- **TEXT**:
In this respect, the clamping unit preferably has a hydraulically releasable plate spring packet for clamping the wheel flange and bearing inner ring. The advantage of a plate spring packet is that a high axial force can be generated in a compact space and it therefore lends itself well to generating the high axial forces corresponding to those subsequently prevailing on the vehicle in the situation where the wheel bearing is fitted in the wheel support. The advantage of being able to release the plate spring packet of the clamping unit hydraulically is that the hydraulic pressure is applied only to release the clamping unit (during loading and unloading of the clamping unit), whereas the actual operation of machining the wheel flange can take place under a constant spring force of the plate spring packet and without the need to supply hydraulic pressure.

Based on another preferred embodiment of the invention, the clamping device has a support unit connected to the machine frame in a defined position. The support unit is used as a means of (temporarily) exactly supporting and hence securing the aligning unit in the relative position with respect to the processing machine corresponding to the subsequent aligned position of the wheel bearing, wheel flange and wheel support. The support unit therefore temporarily aligns the aligning unit so that the aligning surface of the aligning unit is aligned exactly parallel with the tool feed plane. Due to the fact that the clamping device is connected to the machine frame in a defined manner, the (known) position of the tool feed plane (relative to the machine frame) is therefore transmitted via the aligning unit to the support unit. In other words, the aligning unit can be (temporarily) positioned by means of the aligning unit so that the aligning surface of the aligning unit is aligned exactly parallel with the tool feed plane.

In this respect, the clamping unit is set up not only to clamp the wheel flange and bearing inner ring but to clamp both the wheel flange, bearing inner ring and the aligning unit. The latter means that when clamping the wheel flange to be machined to the bearing inner ring, the aligning unit is also clamped to the bearing inner ring in addition. The operation of machining the wheel flange therefore takes place whilst the rigidly clamped unit comprising the wheel flange, bearing inner ring and aligning unit rotate jointly. Due to the fact that the bearing inner ring is clamped not only to the wheel flange but also to the aligning unit, a reliable, fixed and exact abutment is initially obtained between the bearing inner ring and aligning surface on the aligning unit when the bearing inner ring is being aligned by means of the aligning unit.

Due to the fact that the support unit connected to the machine frame secures the aligning unit only temporarily (and does so until the aligning unit, bearing inner ring and wheel flange have been clamped by the clamping unit), an unhindered free rotation of the wheel flange and bearing inner ring -including the aligning unit clamped to the bearing inner ring -is also guaranteed about the actual axis of the wheel bearing during the operation of machining the wheel flange.

It is only the free and unhindered (in particular by the support unit) rotation of the wheel flange about the actual axis of the wheel bearing (including its variances from concentricity and true running) obtained as a result which guarantees that the effects of these variances from concentricity and true running of the wheel flange can be completely removed and hence eliminated whilst it is being machined.

- **SUPPLIED INFORMATION**:
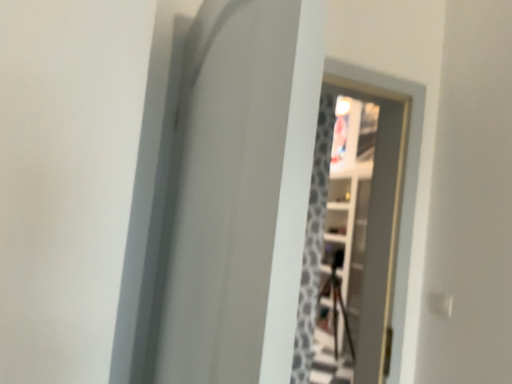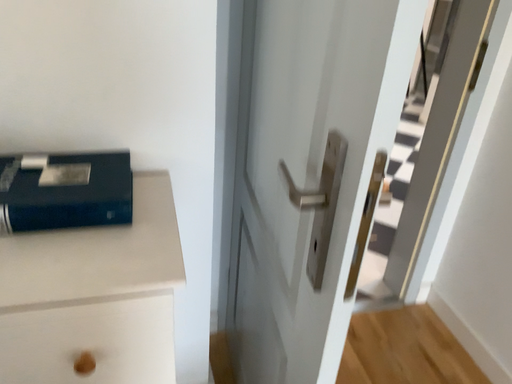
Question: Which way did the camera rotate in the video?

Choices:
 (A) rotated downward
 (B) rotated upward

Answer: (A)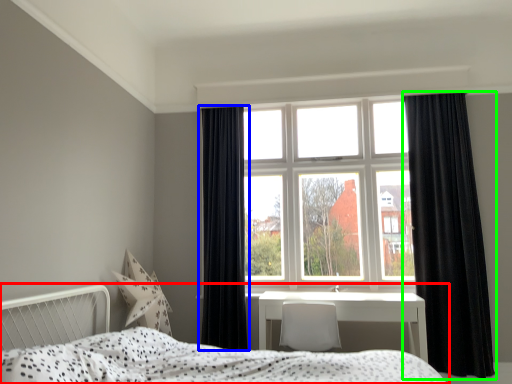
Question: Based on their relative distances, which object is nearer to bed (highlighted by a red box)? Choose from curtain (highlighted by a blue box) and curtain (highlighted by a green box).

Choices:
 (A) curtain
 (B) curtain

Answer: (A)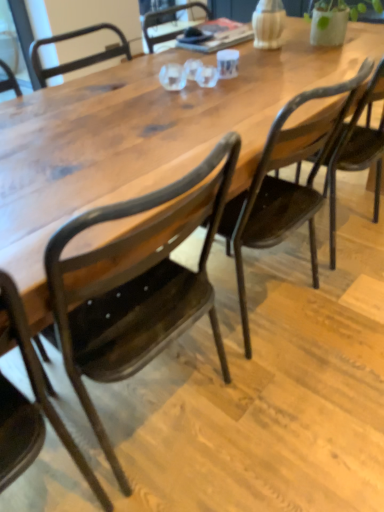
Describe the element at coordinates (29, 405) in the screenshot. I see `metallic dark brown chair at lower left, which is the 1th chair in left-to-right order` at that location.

- **STATED EXERCISE**:
According to the wheel flange text, what is the advantage of a plate spring packet? These items have no connection to the text on clamping a wheel flange.

- **FINISHED ANSWER**:
It can generate a high axial force in a compact space.